(SUPPLIED DATA Opens)

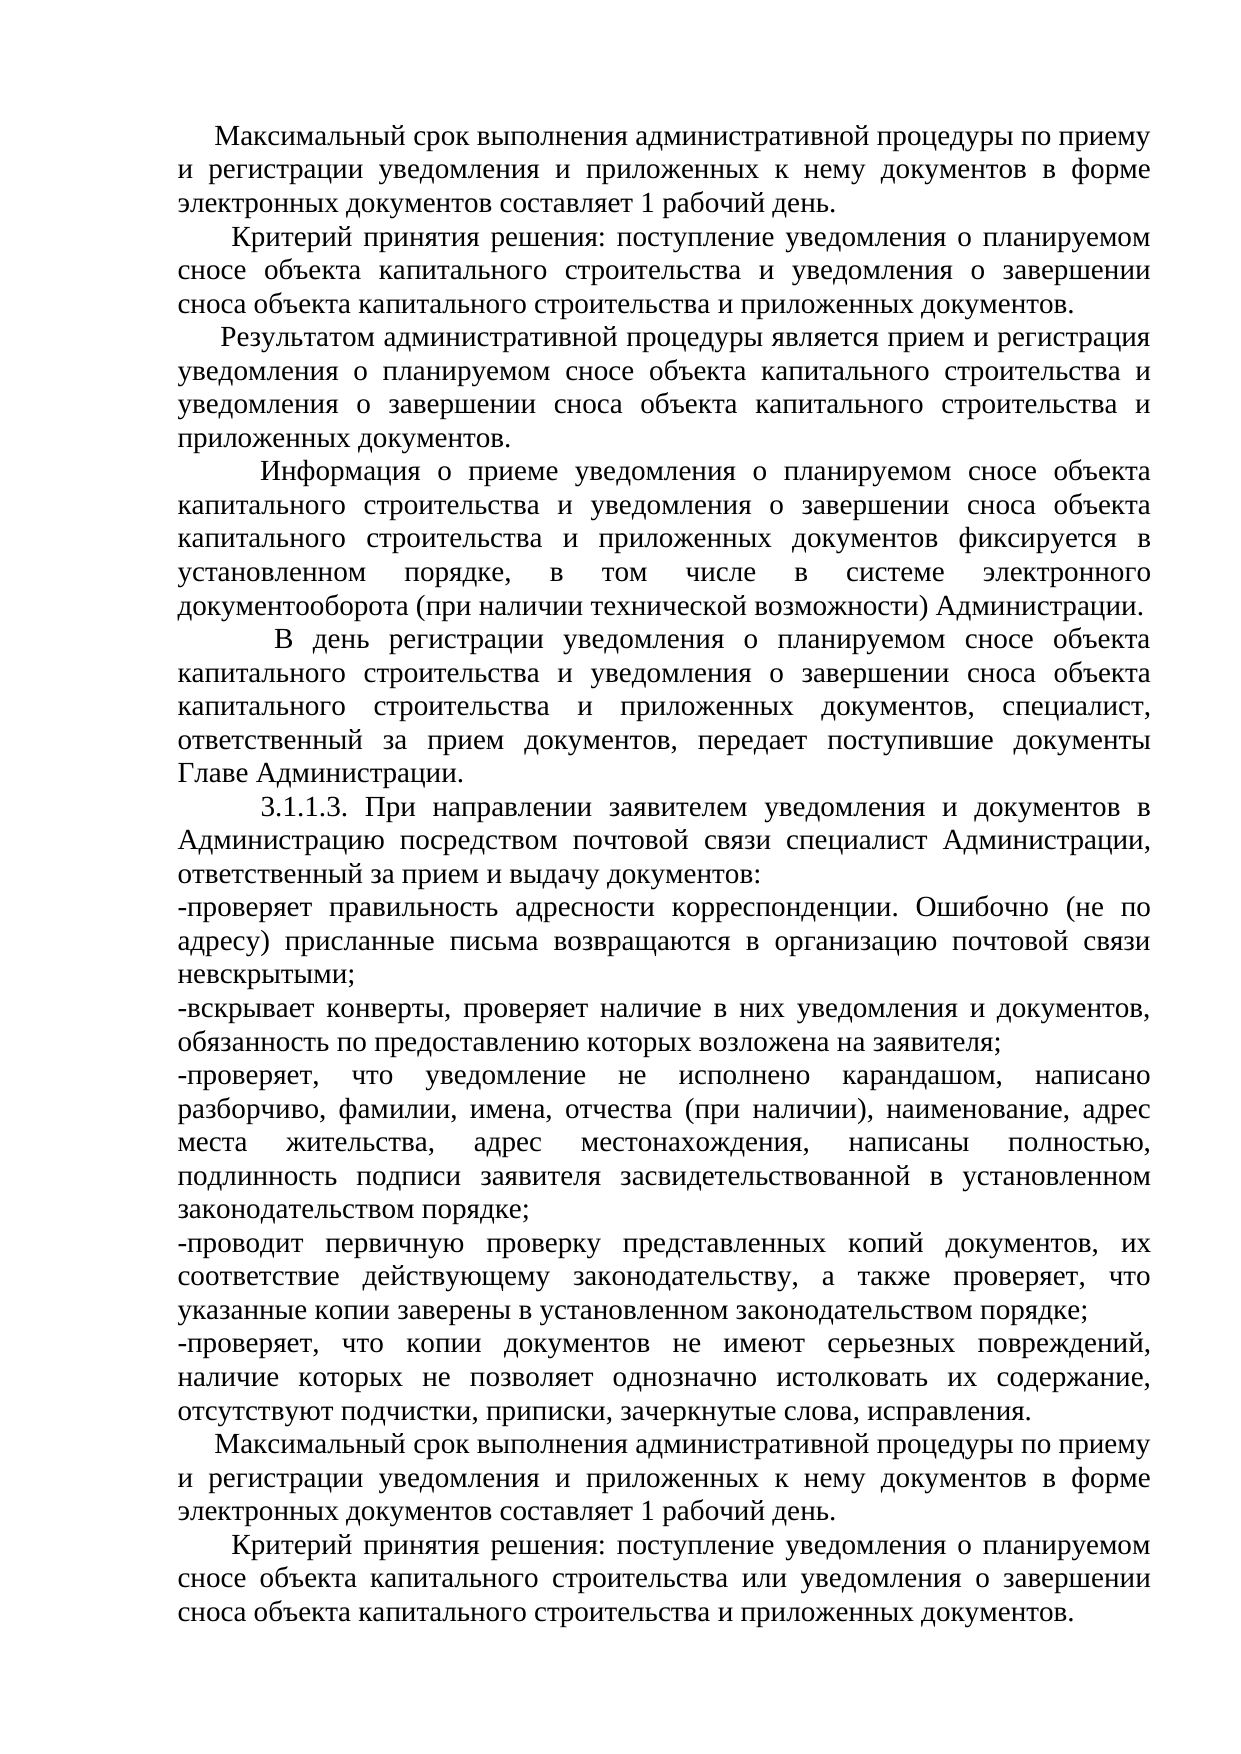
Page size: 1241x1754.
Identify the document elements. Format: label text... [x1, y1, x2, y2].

text 3.1.1.3. При направлении заявителем уведомления и документов в Администрацию посредством почтовой связи специалист Администрации, ответственный за прием и выдачу документов: [177, 789, 1152, 889]
text -проверяет правильность адресности корреспонденции. Ошибочно (не по адресу) присланные письма возвращаются в организацию почтовой связи невскрытыми; [177, 889, 1152, 990]
text Критерий принятия решения: поступление уведомления о планируемом сносе объекта капитального строительства или уведомления о завершении сноса объекта капитального строительства и приложенных документов. [177, 1527, 1152, 1627]
text Максимальный срок выполнения административной процедуры по приему и регистрации уведомления и приложенных к нему документов в форме электронных документов составляет 1 рабочий день. [177, 1426, 1152, 1527]
text -проверяет, что уведомление не исполнено карандашом, написано разборчиво, фамилии, имена, отчества (при наличии), наименование, адрес места жительства, адрес местонахождения, написаны полностью, подлинность подписи заявителя засвидетельствованной в установленном законодательством порядке; [177, 1057, 1152, 1225]
text Максимальный срок выполнения административной процедуры по приему и регистрации уведомления и приложенных к нему документов в форме электронных документов составляет 1 рабочий день. [177, 118, 1152, 219]
text В день регистрации уведомления о планируемом сносе объекта капитального строительства и уведомления о завершении сноса объекта капитального строительства и приложенных документов, специалист, ответственный за прием документов, передает поступившие документы Главе Администрации. [177, 621, 1152, 789]
text -вскрывает конверты, проверяет наличие в них уведомления и документов, обязанность по предоставлению которых возложена на заявителя; [177, 990, 1152, 1057]
text Критерий принятия решения: поступление уведомления о планируемом сносе объекта капитального строительства и уведомления о завершении сноса объекта капитального строительства и приложенных документов. [177, 219, 1152, 319]
text Результатом административной процедуры является прием и регистрация уведомления о планируемом сносе объекта капитального строительства и уведомления о завершении сноса объекта капитального строительства и приложенных документов. [177, 319, 1152, 453]
text -проверяет, что копии документов не имеют серьезных повреждений, наличие которых не позволяет однозначно истолковать их содержание, отсутствуют подчистки, приписки, зачеркнутые слова, исправления. [177, 1326, 1152, 1426]
text Информация о приеме уведомления о планируемом сносе объекта капитального строительства и уведомления о завершении сноса объекта капитального строительства и приложенных документов фиксируется в установленном порядке, в том числе в системе электронного документооборота (при наличии технической возможности) Администрации. [177, 453, 1152, 621]
text -проводит первичную проверку представленных копий документов, их соответствие действующему законодательству, а также проверяет, что указанные копии заверены в установленном законодательством порядке; [177, 1225, 1152, 1326]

(SUPPLIED DATA Closes)

Images in the data above are to be skipped. Retype all other material exactly.

* [RESULT FOR THIS EXERCISE]
Page size: 1241x1754.
Identify the document elements. Format: label text... [x1, y1, x2, y2].

text 3.1.1.3. При направлении заявителем уведомления и документов в Администрацию посредством почтовой связи специалист Администрации, ответственный за прием и выдачу документов: [177, 789, 1152, 889]
text -проверяет правильность адресности корреспонденции. Ошибочно (не по адресу) присланные письма возвращаются в организацию почтовой связи невскрытыми; [177, 889, 1152, 990]
text Критерий принятия решения: поступление уведомления о планируемом сносе объекта капитального строительства или уведомления о завершении сноса объекта капитального строительства и приложенных документов. [177, 1527, 1152, 1627]
text Максимальный срок выполнения административной процедуры по приему и регистрации уведомления и приложенных к нему документов в форме электронных документов составляет 1 рабочий день. [177, 1426, 1152, 1527]
text -проверяет, что уведомление не исполнено карандашом, написано разборчиво, фамилии, имена, отчества (при наличии), наименование, адрес места жительства, адрес местонахождения, написаны полностью, подлинность подписи заявителя засвидетельствованной в установленном законодательством порядке; [177, 1057, 1152, 1225]
text Максимальный срок выполнения административной процедуры по приему и регистрации уведомления и приложенных к нему документов в форме электронных документов составляет 1 рабочий день. [177, 118, 1152, 219]
text В день регистрации уведомления о планируемом сносе объекта капитального строительства и уведомления о завершении сноса объекта капитального строительства и приложенных документов, специалист, ответственный за прием документов, передает поступившие документы Главе Администрации. [177, 621, 1152, 789]
text -вскрывает конверты, проверяет наличие в них уведомления и документов, обязанность по предоставлению которых возложена на заявителя; [177, 990, 1152, 1057]
text Критерий принятия решения: поступление уведомления о планируемом сносе объекта капитального строительства и уведомления о завершении сноса объекта капитального строительства и приложенных документов. [177, 219, 1152, 319]
text Результатом административной процедуры является прием и регистрация уведомления о планируемом сносе объекта капитального строительства и уведомления о завершении сноса объекта капитального строительства и приложенных документов. [177, 319, 1152, 453]
text -проверяет, что копии документов не имеют серьезных повреждений, наличие которых не позволяет однозначно истолковать их содержание, отсутствуют подчистки, приписки, зачеркнутые слова, исправления. [177, 1326, 1152, 1426]
text Информация о приеме уведомления о планируемом сносе объекта капитального строительства и уведомления о завершении сноса объекта капитального строительства и приложенных документов фиксируется в установленном порядке, в том числе в системе электронного документооборота (при наличии технической возможности) Администрации. [177, 453, 1152, 621]
text -проводит первичную проверку представленных копий документов, их соответствие действующему законодательству, а также проверяет, что указанные копии заверены в установленном законодательством порядке; [177, 1225, 1152, 1326]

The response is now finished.